■ TO DO
Identify and copy all lines of the material where the string "CROSS" is found.

■ DATA BELOW
┄┄┄┄┄┄┄┄┄┄┄┄┄┄┄┄┄┄┄┄

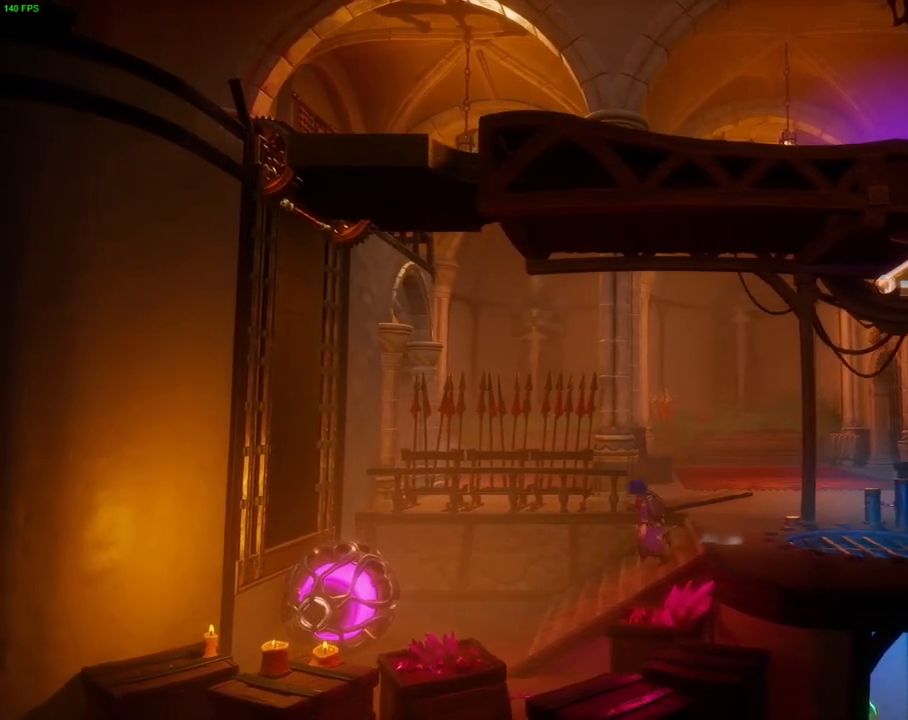
{"dt_ms": 500, "buttons": ["CROSS"], "left_stick": "left", "right_stick": "center", "events": [[367, "CROSS", "down"]]}
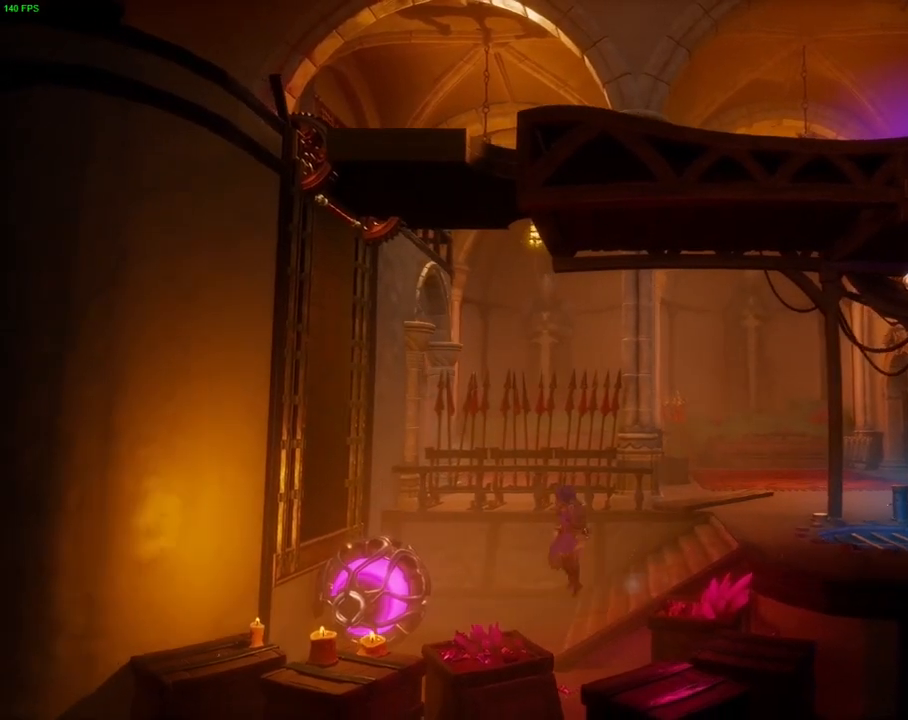
{"dt_ms": 500, "buttons": ["CROSS"], "left_stick": "left", "right_stick": "center", "events": []}
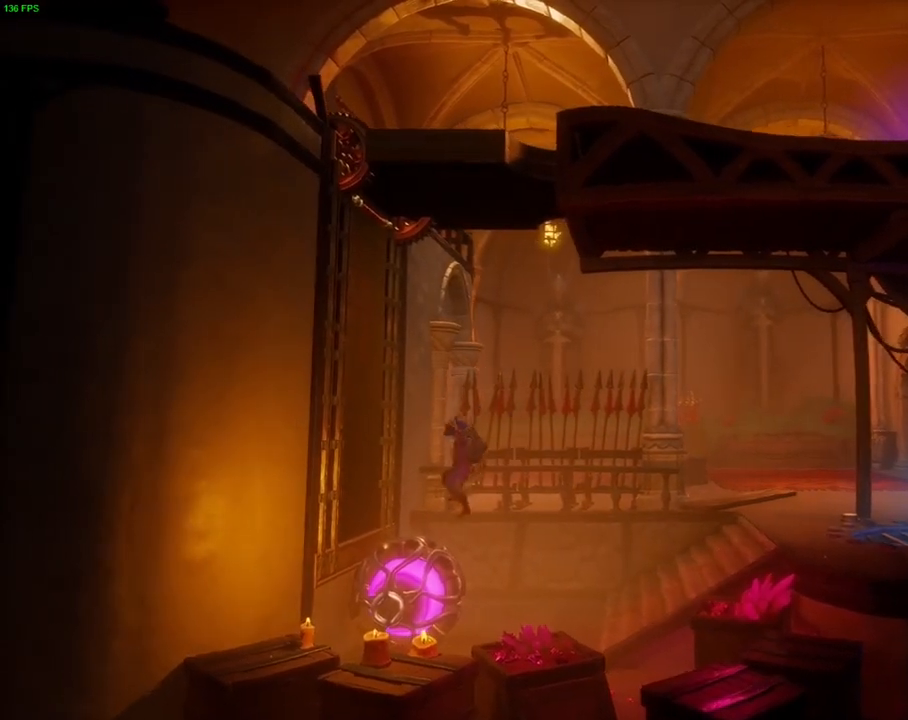
{"dt_ms": 500, "buttons": [], "left_stick": "right", "right_stick": "center", "events": [[100, "CROSS", "up"], [150, "left_stick", "center"], [200, "left_stick", "right"]]}
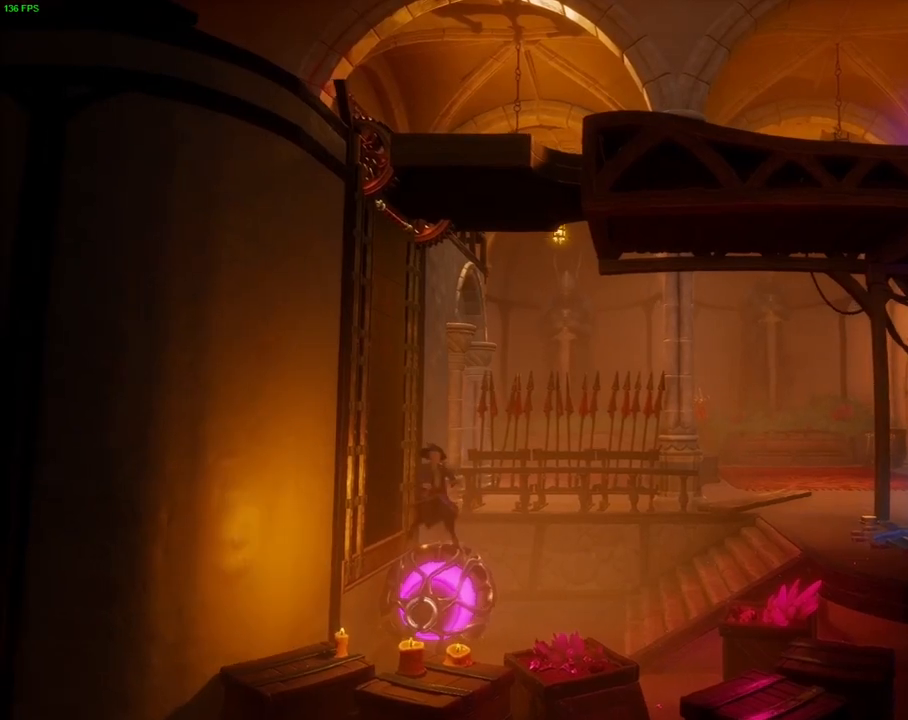
{"dt_ms": 500, "buttons": [], "left_stick": "right", "right_stick": "center", "events": []}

┄┄┄┄┄┄┄┄┄┄┄┄┄┄┄┄┄┄┄┄

■ RESPONSE FOR THIS EXERCISE
{"dt_ms": 500, "buttons": ["CROSS"], "left_stick": "left", "right_stick": "center", "events": [[367, "CROSS", "down"]]}
{"dt_ms": 500, "buttons": ["CROSS"], "left_stick": "left", "right_stick": "center", "events": []}
{"dt_ms": 500, "buttons": [], "left_stick": "right", "right_stick": "center", "events": [[100, "CROSS", "up"], [150, "left_stick", "center"], [200, "left_stick", "right"]]}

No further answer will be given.